What’s at stake? The FIA presidency isn’t just about Formula 1 — it’s mobility policy, safety, rallying, grassroots and governance across a vast federation — but F1 is the heat lamp. The next president will be negotiating with Liberty Media and teams on the sport’s next phase, shepherding cost controls and technical regulations, and convincing manufacturers that the rulebook is a roadmap, not a moving target. It’s politics and peacemaking as much as it is sport.

The field’s expansion also signals something the paddock’s been nudging toward: a broader definition of who gets to lead. You don’t need to be a former team boss to understand modern motorsport. You do need to win over a membership base that spans national clubs with very different priorities. That’s the real audience for the stump speeches over the next two months.
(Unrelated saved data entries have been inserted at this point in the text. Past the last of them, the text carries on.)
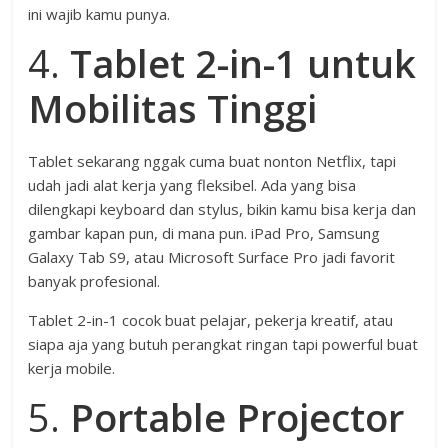
ini wajib kamu punya.
4.
Tablet 2-in-1 untuk
Mobilitas Tinggi
Tablet sekarang nggak cuma buat nonton Netflix, tapi
udah jadi alat kerja yang fleksibel. Ada yang bisa
dilengkapi keyboard dan stylus, bikin kamu bisa kerja dan
gambar kapan pun, di mana pun. iPad Pro, Samsung
Galaxy Tab S9, atau Microsoft Surface Pro jadi favorit
banyak profesional.
Tablet 2-in-1 cocok buat pelajar, pekerja kreatif, atau
siapa aja yang butuh perangkat ringan tapi powerful buat
kerja mobile.
5.
Portable Projector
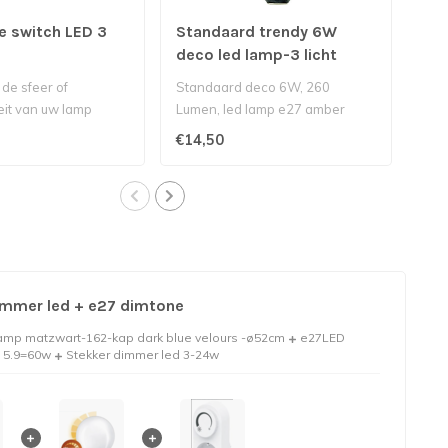
e switch LED 3
Standaard trendy 6W
Sta
deco led lamp-3 licht
dec
standen-e27- Amber
st
 de sfeer of
Standaard deco 6W, 260
Sta
teit van uw lamp
Lumen, led lamp e27 amber
Lum
aan wat die doet..
kleurig met goudkleurige spiraa..
€14,50
€14
mmer led + e27 dimtone
lamp matzwart-162-kap dark blue velours -ø52cm
e27LED
 5.9=60w
Stekker dimmer led 3-24w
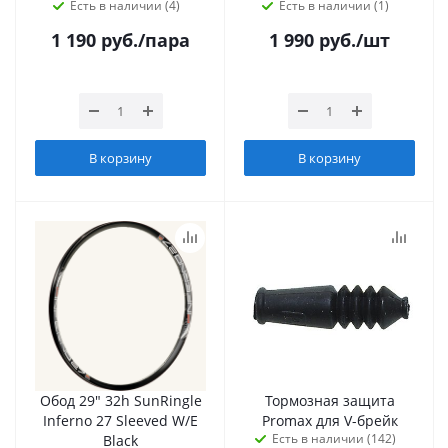
Есть в наличии (4)
Есть в наличии (1)
1 190
руб.
/пара
1 990
руб.
/шт
В корзину
В корзину
Обод 29" 32h SunRingle
Тормозная защита
Inferno 27 Sleeved W/E
Promax для V-брейк
Есть в наличии (142)
Black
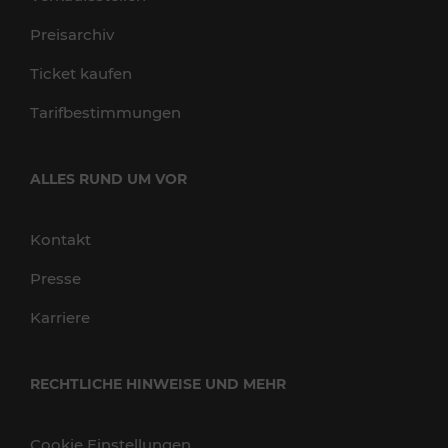
Preisarchiv
Ticket kaufen
Tarifbestimmungen
ALLES RUND UM VOR
Kontakt
Presse
Karriere
RECHTLICHE HINWEISE UND MEHR
Cookie Einstellungen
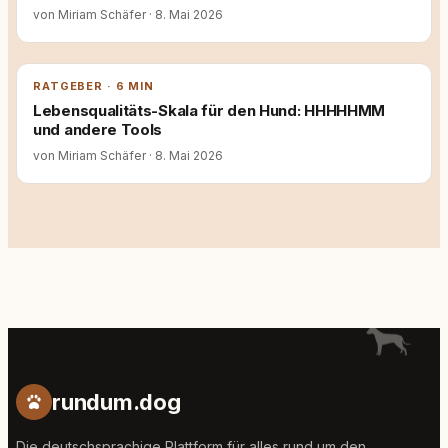
von Miriam Schäfer
·
8. Mai 2026
RATGEBER · 6 MIN
Lebensqualitäts-Skala für den Hund: HHHHHMM
und andere Tools
von Miriam Schäfer
·
8. Mai 2026
rundum.dog
Die deutschsprachige Plattform für alles rund um den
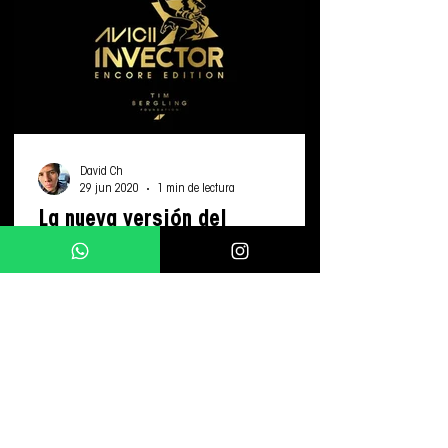
David Ch
29 jun 2020
1 min de lectura
La nueva versión del
videojuego inspirado en Avicii
ya tiene fecha de lanzamiento
Como homenaje al cumpleaños 31 del DJ,
lanzan una remasterización de “Avicii
Invector” para Nintendo Switch A través de
una mezcla de...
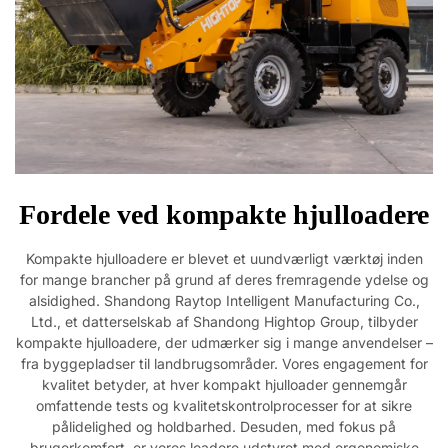
Fordele ved kompakte hjulloadere
Kompakte hjulloadere er blevet et uundværligt værktøj inden
for mange brancher på grund af deres fremragende ydelse og
alsidighed. Shandong Raytop Intelligent Manufacturing Co.,
Ltd., et datterselskab af Shandong Hightop Group, tilbyder
kompakte hjulloadere, der udmærker sig i mange anvendelser –
fra byggepladser til landbrugsområder. Vores engagement for
kvalitet betyder, at hver kompakt hjulloader gennemgår
omfattende tests og kvalitetskontrolprocesser for at sikre
pålidelighed og holdbarhed. Desuden, med fokus på
brugerkomfort, er vores loadere udstyret med ergonomiske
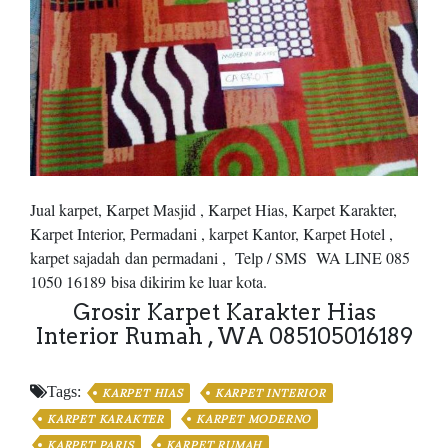
Jual karpet, Karpet Masjid , Karpet Hias, Karpet Karakter,
Karpet Interior, Permadani , karpet Kantor, Karpet Hotel ,
karpet sajadah dan permadani ,
Telp / SMS WA LINE 085
1050 16189 bisa dikirim ke luar kota.
Grosir Karpet Karakter Hias
Interior Rumah , WA 085105016189
Tags:
KARPET HIAS
KARPET INTERIOR
KARPET KARAKTER
KARPET MODERNO
KARPET PARIS
KARPET RUMAH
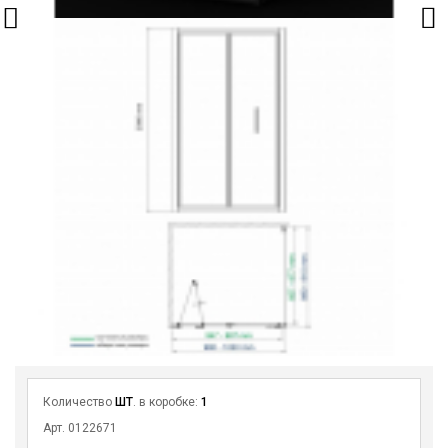
Количество
ШТ
. в коробке:
1
Арт. 0122671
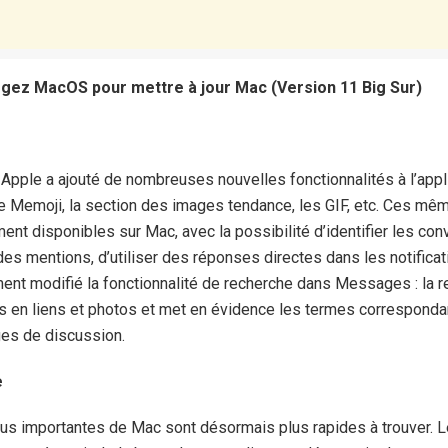
gez MacOS pour mettre à jour Mac (Version 11 Big Sur)
Apple a ajouté de nombreuses nouvelles fonctionnalités à l’app
e Memoji, la section des images tendance, les GIF, etc. Ces mêm
nt disponibles sur Mac, avec la possibilité d’identifier les con
 des mentions, d’utiliser des réponses directes dans les notificat
ent modifié la fonctionnalité de recherche dans Messages : la 
s en liens et photos et met en évidence les termes correspondants
es de discussion.
e
s importantes de Mac sont désormais plus rapides à trouver. L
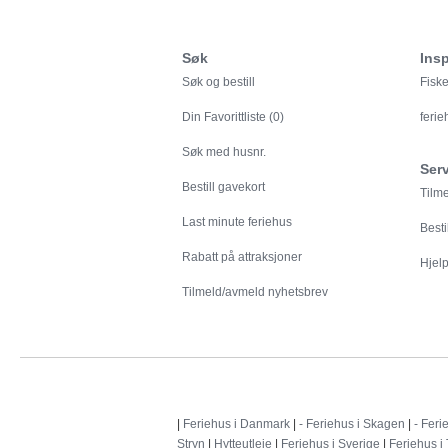
Søk
Insp
Søk og bestill
Fiske
Din
Favorittliste (0)
feri
Søk med husnr.
Ser
Bestill gavekort
Tilm
Last minute feriehus
Besti
Rabatt på attraksjoner
Hjelp 
Tilmeld/avmeld nyhetsbrev
|
Feriehus i Danmark
|
- Feriehus i Skagen
|
- Feri
Stryn
|
Hytteutleie
|
Feriehus i Sverige
|
Feriehus i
Philippot’s entry will split opinions, as any outsider bid does. The counterargument writes itself: does she have the institutional heft to run an organization of this size? The counter to the counter: fresh eyes have value when the brief includes culture change, communication and public trust. Elections are where those questions get stress-tested.

For now, the message is clear: this isn’t a coronation. It’s a campaign. And with four names on the ballot — Ben Sulayem, Mayer, Villars and Philippot — the FIA’s future is about to be debated in public, not just in corridors.

The vote in Uzbekistan will decide which vision carries. The rest of us will see the impact in the small print of sporting codes and, eventually, on the stopwatch.